Top of EXTRACTED ENTRIES

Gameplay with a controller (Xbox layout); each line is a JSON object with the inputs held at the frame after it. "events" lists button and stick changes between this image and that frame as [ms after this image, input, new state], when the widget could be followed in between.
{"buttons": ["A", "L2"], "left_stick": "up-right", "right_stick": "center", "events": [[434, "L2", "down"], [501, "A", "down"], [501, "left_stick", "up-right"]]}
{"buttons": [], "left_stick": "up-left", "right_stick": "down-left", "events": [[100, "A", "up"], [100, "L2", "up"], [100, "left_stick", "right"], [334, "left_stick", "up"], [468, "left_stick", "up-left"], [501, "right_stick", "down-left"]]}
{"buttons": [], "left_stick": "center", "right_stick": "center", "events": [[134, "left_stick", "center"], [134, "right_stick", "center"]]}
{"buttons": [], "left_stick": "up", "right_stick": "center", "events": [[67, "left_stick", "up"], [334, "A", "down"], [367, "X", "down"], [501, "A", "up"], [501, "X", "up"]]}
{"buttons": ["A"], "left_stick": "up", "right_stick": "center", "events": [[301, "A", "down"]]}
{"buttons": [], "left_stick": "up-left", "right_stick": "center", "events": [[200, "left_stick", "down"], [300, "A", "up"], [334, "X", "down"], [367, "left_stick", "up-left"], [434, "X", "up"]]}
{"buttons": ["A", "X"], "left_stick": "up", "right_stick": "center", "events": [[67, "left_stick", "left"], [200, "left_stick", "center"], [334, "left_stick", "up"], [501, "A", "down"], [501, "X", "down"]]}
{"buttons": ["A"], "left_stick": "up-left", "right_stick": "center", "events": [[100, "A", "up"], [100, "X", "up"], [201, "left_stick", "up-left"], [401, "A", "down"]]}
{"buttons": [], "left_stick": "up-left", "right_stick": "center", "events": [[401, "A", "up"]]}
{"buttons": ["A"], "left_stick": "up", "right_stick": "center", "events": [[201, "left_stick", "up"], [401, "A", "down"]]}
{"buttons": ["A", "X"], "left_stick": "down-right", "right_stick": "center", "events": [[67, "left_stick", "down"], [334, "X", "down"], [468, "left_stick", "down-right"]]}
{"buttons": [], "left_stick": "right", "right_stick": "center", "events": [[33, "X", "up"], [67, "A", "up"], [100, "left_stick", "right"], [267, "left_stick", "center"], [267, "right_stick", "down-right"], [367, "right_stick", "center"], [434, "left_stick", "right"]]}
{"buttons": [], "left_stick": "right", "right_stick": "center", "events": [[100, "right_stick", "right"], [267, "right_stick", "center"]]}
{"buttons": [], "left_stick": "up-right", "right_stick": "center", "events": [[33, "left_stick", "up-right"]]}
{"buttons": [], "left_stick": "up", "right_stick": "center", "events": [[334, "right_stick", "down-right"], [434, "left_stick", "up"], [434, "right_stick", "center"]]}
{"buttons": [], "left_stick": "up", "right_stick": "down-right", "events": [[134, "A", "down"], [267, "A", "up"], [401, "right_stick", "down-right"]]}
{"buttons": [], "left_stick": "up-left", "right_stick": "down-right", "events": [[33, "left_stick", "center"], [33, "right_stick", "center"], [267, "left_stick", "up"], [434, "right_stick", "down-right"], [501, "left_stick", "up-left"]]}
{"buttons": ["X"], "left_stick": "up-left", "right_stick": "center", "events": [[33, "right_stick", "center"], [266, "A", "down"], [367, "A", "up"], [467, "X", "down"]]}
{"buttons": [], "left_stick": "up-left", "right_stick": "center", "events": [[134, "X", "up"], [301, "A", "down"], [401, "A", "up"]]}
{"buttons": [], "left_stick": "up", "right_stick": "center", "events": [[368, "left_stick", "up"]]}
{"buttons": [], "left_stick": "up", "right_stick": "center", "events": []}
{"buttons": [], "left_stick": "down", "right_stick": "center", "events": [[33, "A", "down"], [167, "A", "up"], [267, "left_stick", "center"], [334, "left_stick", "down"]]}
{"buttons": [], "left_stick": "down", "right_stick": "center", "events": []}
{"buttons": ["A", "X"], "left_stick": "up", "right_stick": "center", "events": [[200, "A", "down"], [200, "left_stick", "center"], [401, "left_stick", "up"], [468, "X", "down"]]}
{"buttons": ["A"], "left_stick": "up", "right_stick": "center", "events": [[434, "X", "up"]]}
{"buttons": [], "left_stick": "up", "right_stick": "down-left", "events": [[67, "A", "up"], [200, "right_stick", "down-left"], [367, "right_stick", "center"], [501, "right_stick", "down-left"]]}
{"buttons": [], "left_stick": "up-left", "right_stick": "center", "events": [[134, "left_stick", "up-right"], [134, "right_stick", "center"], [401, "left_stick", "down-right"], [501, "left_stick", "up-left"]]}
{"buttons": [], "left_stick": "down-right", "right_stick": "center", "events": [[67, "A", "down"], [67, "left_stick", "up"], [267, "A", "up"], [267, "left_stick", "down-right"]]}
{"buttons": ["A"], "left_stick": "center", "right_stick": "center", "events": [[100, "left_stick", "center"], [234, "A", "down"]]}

Bottom of EXTRACTED ENTRIES

All entries must come back exactly as they were written.

Gameplay with a controller (Xbox layout); each line is a JSON object with the inputs held at the frame after it. "events" lists button and stick changes between this image and that frame as [ms after this image, input, new state], when the widget could be followed in between.
{"buttons": ["A", "L2"], "left_stick": "up-right", "right_stick": "center", "events": [[434, "L2", "down"], [501, "A", "down"], [501, "left_stick", "up-right"]]}
{"buttons": [], "left_stick": "up-left", "right_stick": "down-left", "events": [[100, "A", "up"], [100, "L2", "up"], [100, "left_stick", "right"], [334, "left_stick", "up"], [468, "left_stick", "up-left"], [501, "right_stick", "down-left"]]}
{"buttons": [], "left_stick": "center", "right_stick": "center", "events": [[134, "left_stick", "center"], [134, "right_stick", "center"]]}
{"buttons": [], "left_stick": "up", "right_stick": "center", "events": [[67, "left_stick", "up"], [334, "A", "down"], [367, "X", "down"], [501, "A", "up"], [501, "X", "up"]]}
{"buttons": ["A"], "left_stick": "up", "right_stick": "center", "events": [[301, "A", "down"]]}
{"buttons": [], "left_stick": "up-left", "right_stick": "center", "events": [[200, "left_stick", "down"], [300, "A", "up"], [334, "X", "down"], [367, "left_stick", "up-left"], [434, "X", "up"]]}
{"buttons": ["A", "X"], "left_stick": "up", "right_stick": "center", "events": [[67, "left_stick", "left"], [200, "left_stick", "center"], [334, "left_stick", "up"], [501, "A", "down"], [501, "X", "down"]]}
{"buttons": ["A"], "left_stick": "up-left", "right_stick": "center", "events": [[100, "A", "up"], [100, "X", "up"], [201, "left_stick", "up-left"], [401, "A", "down"]]}
{"buttons": [], "left_stick": "up-left", "right_stick": "center", "events": [[401, "A", "up"]]}
{"buttons": ["A"], "left_stick": "up", "right_stick": "center", "events": [[201, "left_stick", "up"], [401, "A", "down"]]}
{"buttons": ["A", "X"], "left_stick": "down-right", "right_stick": "center", "events": [[67, "left_stick", "down"], [334, "X", "down"], [468, "left_stick", "down-right"]]}
{"buttons": [], "left_stick": "right", "right_stick": "center", "events": [[33, "X", "up"], [67, "A", "up"], [100, "left_stick", "right"], [267, "left_stick", "center"], [267, "right_stick", "down-right"], [367, "right_stick", "center"], [434, "left_stick", "right"]]}
{"buttons": [], "left_stick": "right", "right_stick": "center", "events": [[100, "right_stick", "right"], [267, "right_stick", "center"]]}
{"buttons": [], "left_stick": "up-right", "right_stick": "center", "events": [[33, "left_stick", "up-right"]]}
{"buttons": [], "left_stick": "up", "right_stick": "center", "events": [[334, "right_stick", "down-right"], [434, "left_stick", "up"], [434, "right_stick", "center"]]}
{"buttons": [], "left_stick": "up", "right_stick": "down-right", "events": [[134, "A", "down"], [267, "A", "up"], [401, "right_stick", "down-right"]]}
{"buttons": [], "left_stick": "up-left", "right_stick": "down-right", "events": [[33, "left_stick", "center"], [33, "right_stick", "center"], [267, "left_stick", "up"], [434, "right_stick", "down-right"], [501, "left_stick", "up-left"]]}
{"buttons": ["X"], "left_stick": "up-left", "right_stick": "center", "events": [[33, "right_stick", "center"], [266, "A", "down"], [367, "A", "up"], [467, "X", "down"]]}
{"buttons": [], "left_stick": "up-left", "right_stick": "center", "events": [[134, "X", "up"], [301, "A", "down"], [401, "A", "up"]]}
{"buttons": [], "left_stick": "up", "right_stick": "center", "events": [[368, "left_stick", "up"]]}
{"buttons": [], "left_stick": "up", "right_stick": "center", "events": []}
{"buttons": [], "left_stick": "down", "right_stick": "center", "events": [[33, "A", "down"], [167, "A", "up"], [267, "left_stick", "center"], [334, "left_stick", "down"]]}
{"buttons": [], "left_stick": "down", "right_stick": "center", "events": []}
{"buttons": ["A", "X"], "left_stick": "up", "right_stick": "center", "events": [[200, "A", "down"], [200, "left_stick", "center"], [401, "left_stick", "up"], [468, "X", "down"]]}
{"buttons": ["A"], "left_stick": "up", "right_stick": "center", "events": [[434, "X", "up"]]}
{"buttons": [], "left_stick": "up", "right_stick": "down-left", "events": [[67, "A", "up"], [200, "right_stick", "down-left"], [367, "right_stick", "center"], [501, "right_stick", "down-left"]]}
{"buttons": [], "left_stick": "up-left", "right_stick": "center", "events": [[134, "left_stick", "up-right"], [134, "right_stick", "center"], [401, "left_stick", "down-right"], [501, "left_stick", "up-left"]]}
{"buttons": [], "left_stick": "down-right", "right_stick": "center", "events": [[67, "A", "down"], [67, "left_stick", "up"], [267, "A", "up"], [267, "left_stick", "down-right"]]}
{"buttons": ["A"], "left_stick": "center", "right_stick": "center", "events": [[100, "left_stick", "center"], [234, "A", "down"]]}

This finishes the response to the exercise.